In other cases, however, the President is about to propose some far more important steps that he long resisted, notably a hold-down in military spending and some kind of stand-by plan to raise taxes if necessary to shrink gargantuan deficits. Nonetheless, these measures amount to much less than a wholesale retreat from Reaganomics. The President, indeed, sees himself quite accurately as making the minimal concessions necessary to keep a rebellious Congress from attacking the core of his program, chiefly the income tax cuts, the social spending rollback and the big military buildup. For that matter, the change in tone is also less than total. Echoes of the chipper, partisan Reagan of yore rang through the President's remarks last week, and doubtless will resound in the State of the Union speech as well. At his news briefing, Reagan once more pinned blame for the recession on "the overtaxing, overspending, over-regulating binge of the '60s and '70s . . . that we've finally started to correct." He added: "Nearly every economic indicator shows us heading into recovery. The same economists who were arguing a few months ago about how much worse the economy would get are now arguing how strong the recovery is going to be."
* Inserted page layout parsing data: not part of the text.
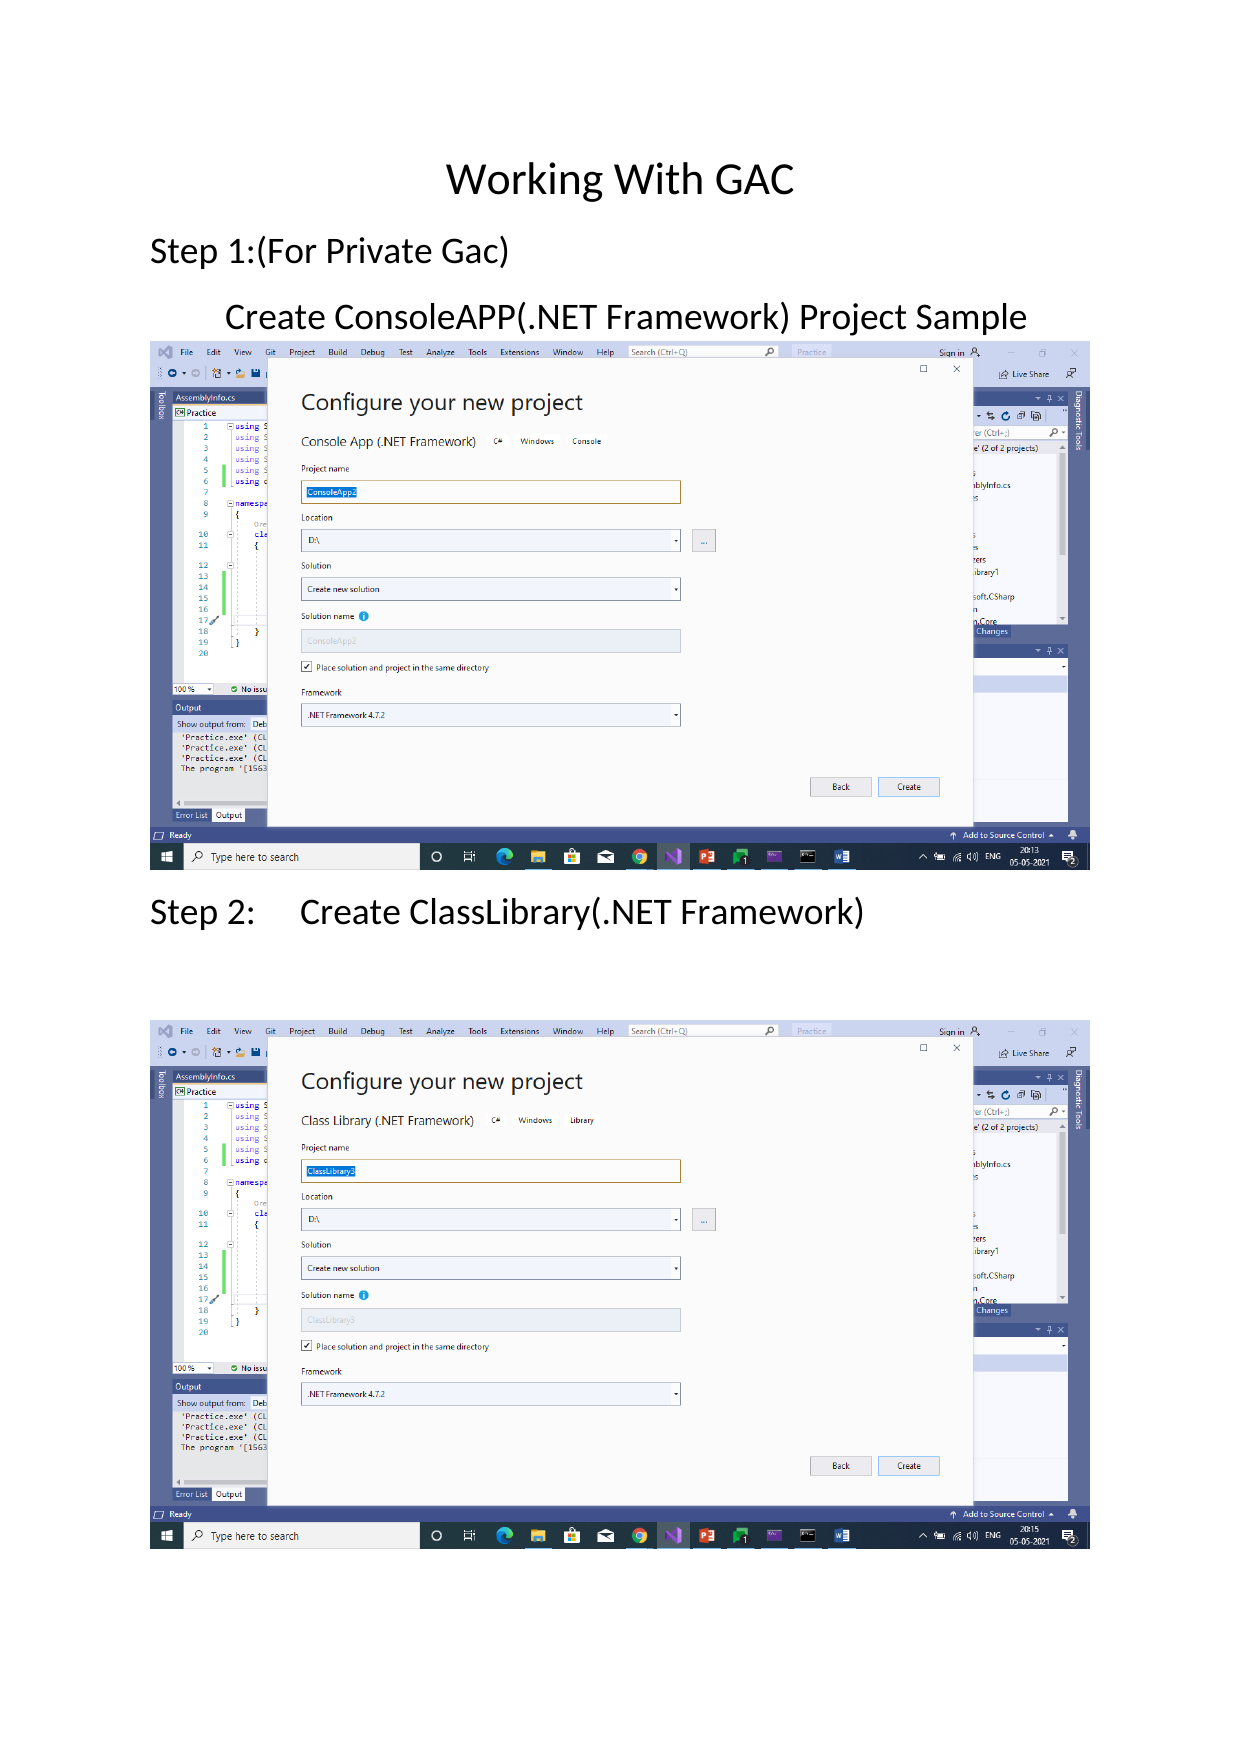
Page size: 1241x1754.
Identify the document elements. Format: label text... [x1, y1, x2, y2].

text Working With GAC [150, 150, 1090, 206]
picture [150, 1020, 1090, 1549]
picture [150, 341, 1090, 870]
text Step 1:(For Private Gac) [150, 227, 1090, 273]
text Create ConsoleAPP(.NET Framework) Project Sample [150, 293, 1090, 341]
text Step 2: Create ClassLibrary(.NET Framework) [150, 888, 1090, 934]
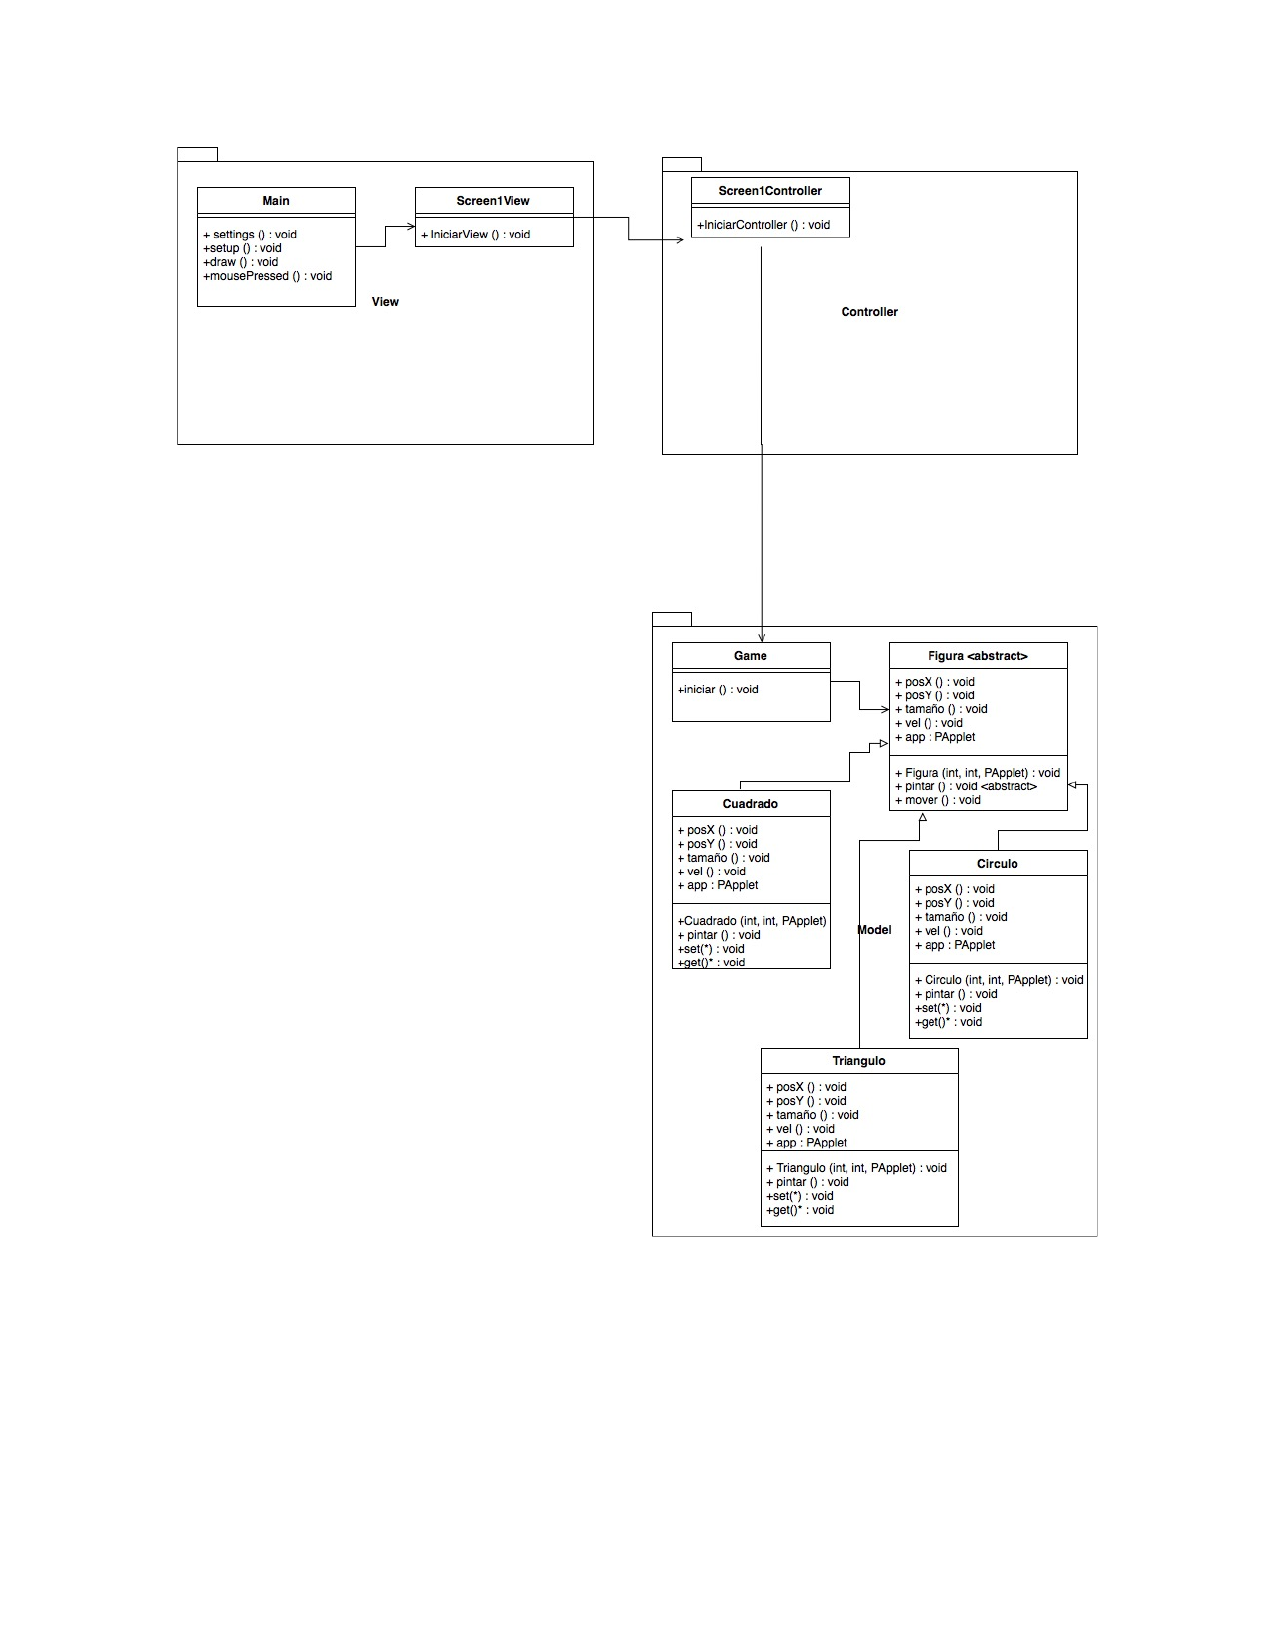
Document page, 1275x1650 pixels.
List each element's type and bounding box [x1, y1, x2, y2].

That was an overstatement. There was only one unqualifiedly good piece of economic news last weekthough, to be sure, it was all important. The Consumer Price Index actually went down in December by .3%, only its second monthly decline in more than 17 years (the other also occurred under Reagan, last March). For all of 1982, prices rose a mere 3.9%, the smallest increase since 1972, when wage and price controls were in effect. Since Reagan took office the rate of inflation has been reduced by more than two-thirds, an achievement the President will crow about, with justification, in the State of the Union speech.
But other statistics made clear the high cost the nation has incurred to tame inflation. Total national production of goods and services, adjusted for inflation, dropped an unexpectedly sharp 2.5% in last year's final quarter. For all of 1982, real G.N.P. fell 1.8%, its worst tumble since 1946. U.S. mines and factories in December ran at only 67.3% of capacity, the lowest figure on record since these statistics were first compiled in 1948.